**Exercise**.
Reproduce the entries exactly and omit the pictures.
>>
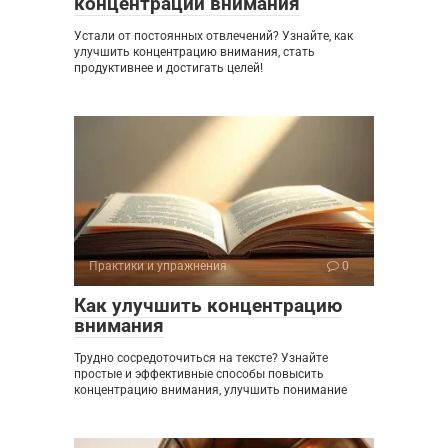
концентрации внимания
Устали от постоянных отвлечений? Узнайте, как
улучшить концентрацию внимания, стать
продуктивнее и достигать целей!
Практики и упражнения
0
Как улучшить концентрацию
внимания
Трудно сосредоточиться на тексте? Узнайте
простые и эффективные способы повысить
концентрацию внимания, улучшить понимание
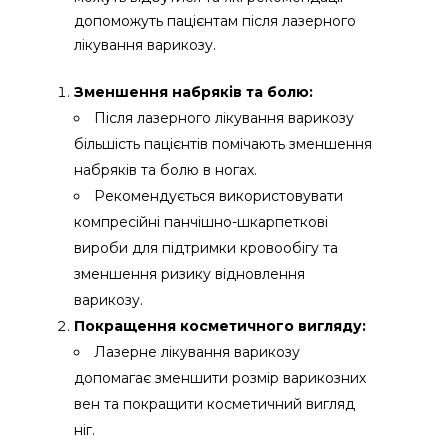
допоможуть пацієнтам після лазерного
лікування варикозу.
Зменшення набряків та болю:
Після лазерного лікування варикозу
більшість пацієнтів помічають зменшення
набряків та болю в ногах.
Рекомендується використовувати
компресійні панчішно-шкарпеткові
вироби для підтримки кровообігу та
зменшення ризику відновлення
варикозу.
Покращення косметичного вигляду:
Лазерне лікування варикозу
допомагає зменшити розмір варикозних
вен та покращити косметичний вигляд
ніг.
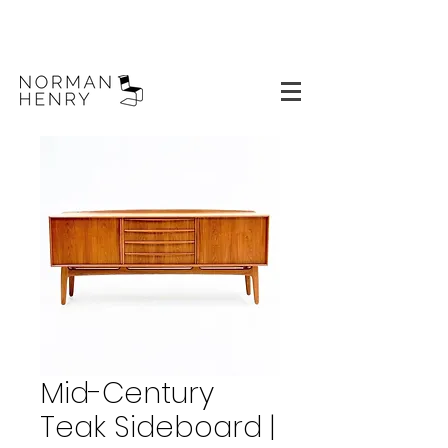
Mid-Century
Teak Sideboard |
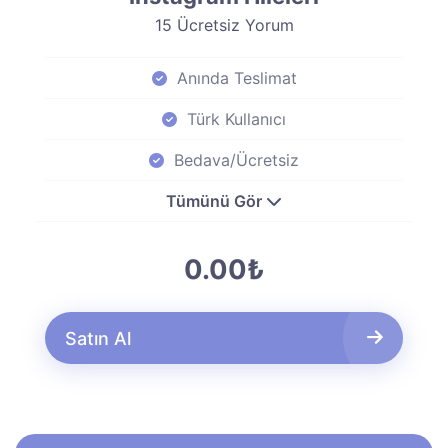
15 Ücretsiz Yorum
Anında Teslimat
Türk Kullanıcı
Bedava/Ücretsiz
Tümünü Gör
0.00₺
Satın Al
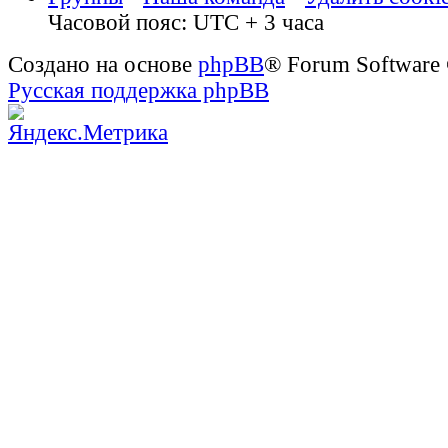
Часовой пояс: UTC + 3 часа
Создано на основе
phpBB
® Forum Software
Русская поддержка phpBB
<<
**Written response**.
концентрации внимания
Устали от постоянных отвлечений? Узнайте, как
улучшить концентрацию внимания, стать
продуктивнее и достигать целей!
Практики и упражнения
0
Как улучшить концентрацию
внимания
Трудно сосредоточиться на тексте? Узнайте
простые и эффективные способы повысить
концентрацию внимания, улучшить понимание
допоможуть пацієнтам після лазерного
лікування варикозу.
Зменшення набряків та болю:
Після лазерного лікування варикозу
більшість пацієнтів помічають зменшення
набряків та болю в ногах.
Рекомендується використовувати
компресійні панчішно-шкарпеткові
вироби для підтримки кровообігу та
зменшення ризику відновлення
варикозу.
Покращення косметичного вигляду:
Лазерне лікування варикозу
допомагає зменшити розмір варикозних
вен та покращити косметичний вигляд
ніг.
Mid-Century
Teak Sideboard |
15 Ücretsiz Yorum
Anında Teslimat
Türk Kullanıcı
Bedava/Ücretsiz
Tümünü Gör
0.00₺
Satın Al
Часовой пояс: UTC + 3 часа
Создано на основе
phpBB
® Forum Software
Русская поддержка phpBB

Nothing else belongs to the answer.